CloudWalk's initial funding came from the Guangzhou municipal government in 2017. The same year, CloudWalk raised $379 million in Series B funding from investors including Shunwei Capital, Oriza Holdings, and Puhua Capital. In 2018, CloudWalk signed an agreement with the government of Zimbabwe to create a national facial-recognition database and monitoring system.

Cloudwalk recorded an aggregate net loss of US$398 million from 2018 to 2020. Other than the company's financial state, the company also dealt with regulations relating to personal data, preventing it from publicly listing its shares. In 2021, its initial public offering (IPO) application was accepted by the Shanghai Stock Exchange. In May 2022, the company floated some of its shares publicly on the Shanghai Stock Exchange. However, the initial public offering price was lower than what was originally anticipated which was slashed by 29 percent from the pre-IPO valuation.

In May 2023, CloudWalk released their large language model, Comfort, for beta testing.
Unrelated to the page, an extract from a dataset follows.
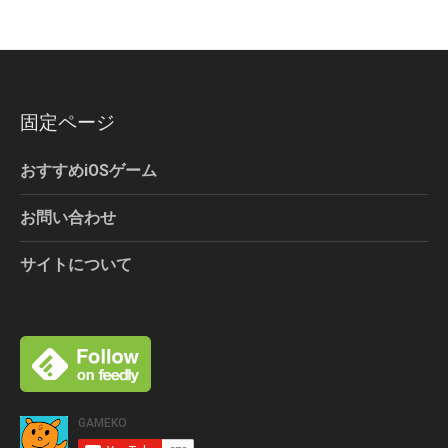
固定ページ
おすすめiOSゲーム
お問い合わせ
サイトについて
===Role in mass surveillance of the Uyghurs===

On May 22, 2020, the United States Department of Commerce added CloudWalk Technology to its Entity List for its role in aiding the Chinese government in the mass surveillance of the Uyghur population. CloudWalk Technology partnered with the University of Illinois at Urbana–Champaign to develop the surveillance technology. According to U.S. officials, CloudWalk Technology was "complicit in human rights violations and abuses committed in China's campaign of repression, mass arbitrary detention, forced labor and high-technology surveillance against Uighurs, ethnic Kazakhs, and other members of Muslim minority groups in the Xinjiang Uighur Autonomous Region (XUAR)". In December 2021, the United States Department of the Treasury prohibited all U.S. investment in Cloudwalk Technology, accusing the company of complicity in aiding the Uyghur genocide.

In October 2022, the United States Department of Defense added CloudWalk to a list of "Chinese military companies" operating in the U.S.

==Customers==

CloudWalk is the primary supplier of facial recognition technology to the Bank of China and Haitong Securities.

In 2018, CloudWalk signed a deal to provide the government of Zimbabwe with a mass facial recognition system, which will monitor all major transportation hubs, as well as create a national facial ID database.